■ **TASK INSTRUCTIONS**: Update the records below by replacing "chart" with "graph" everywhere it appears, changing nothing else. Leave the pictures out of your answer.

BEGIN SUPPLIED MATERIAL

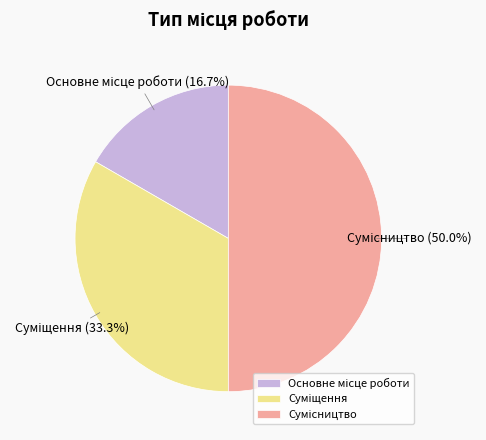

Does Основне місце роботи account for over 50% of the chart?

No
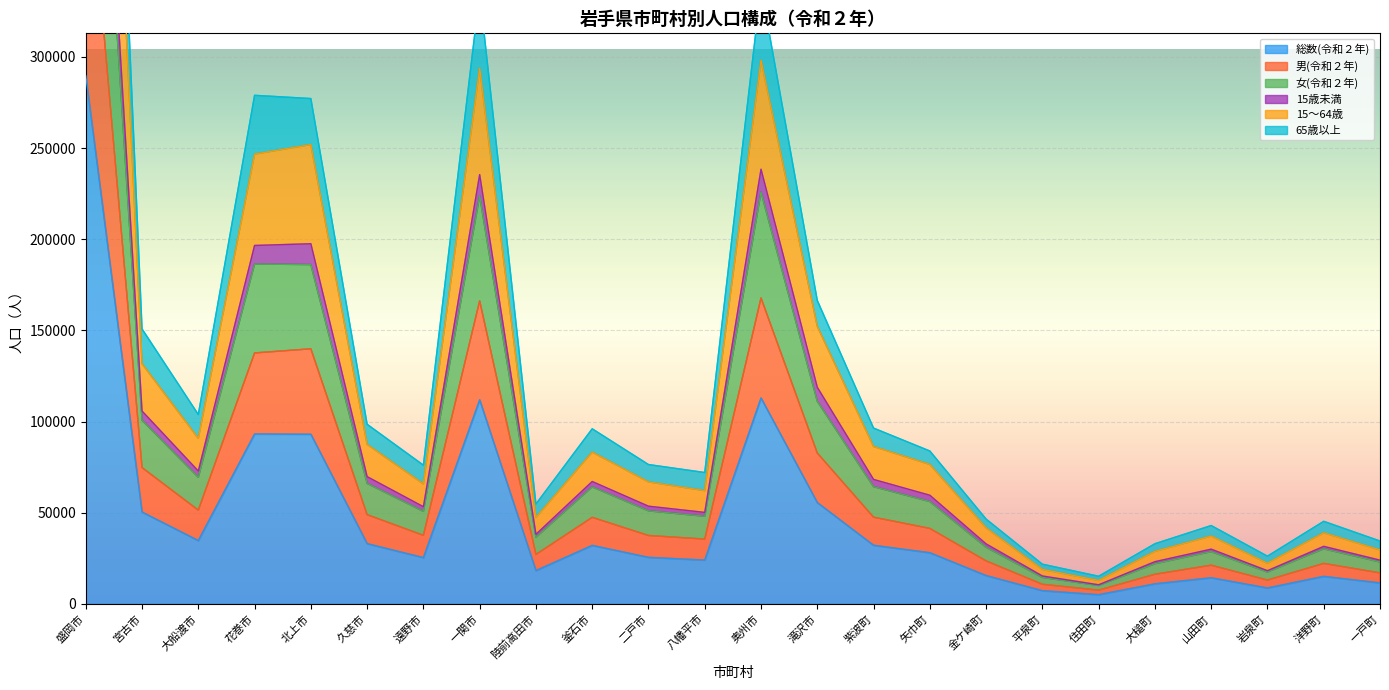

At which label is 総数(令和２年) closest to 147388?

奥州市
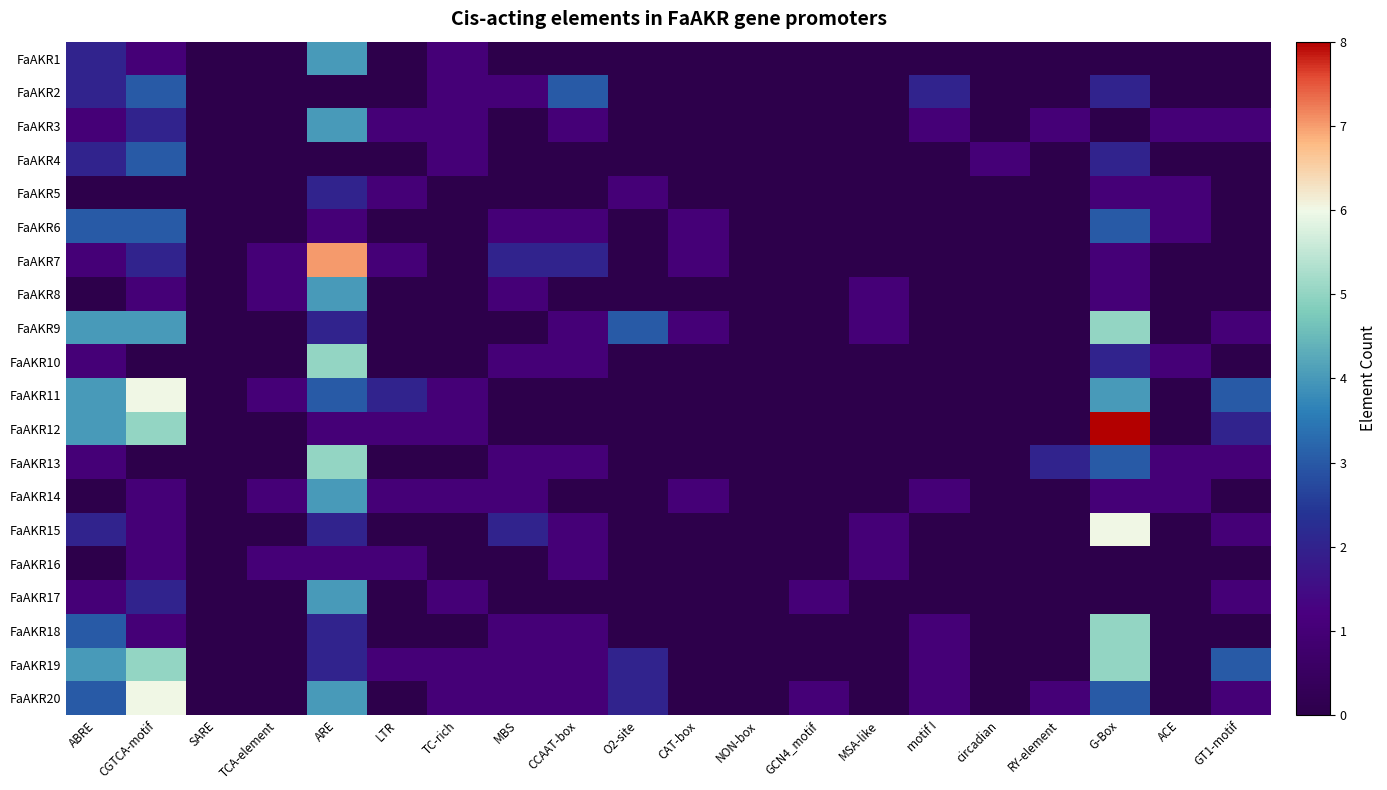

What is the total value across all series at MSA-like?

4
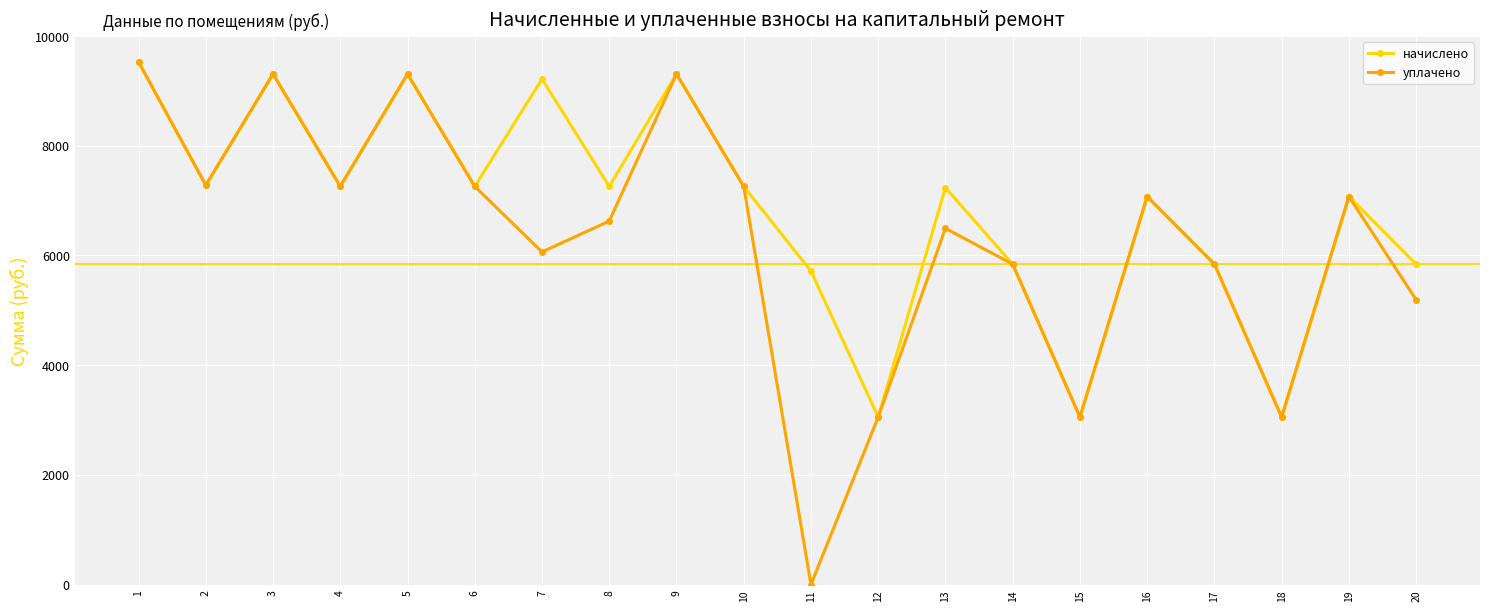

Which series changed the most between 2 and 8?

уплачено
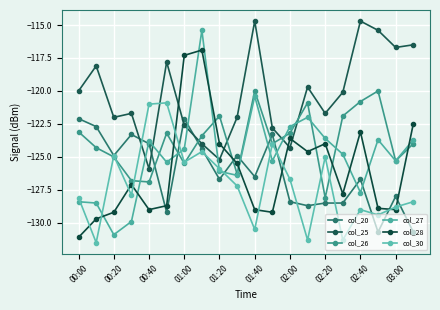

Does the chart have visible grid lines?

Yes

END SUPPLIED MATERIAL

■ **RESULT**:
Does Основне місце роботи account for over 50% of the graph?

No

At which label is 総数(令和２年) closest to 147388?

奥州市

What is the total value across all series at MSA-like?

4

Which series changed the most between 2 and 8?

уплачено

Does the graph have visible grid lines?

Yes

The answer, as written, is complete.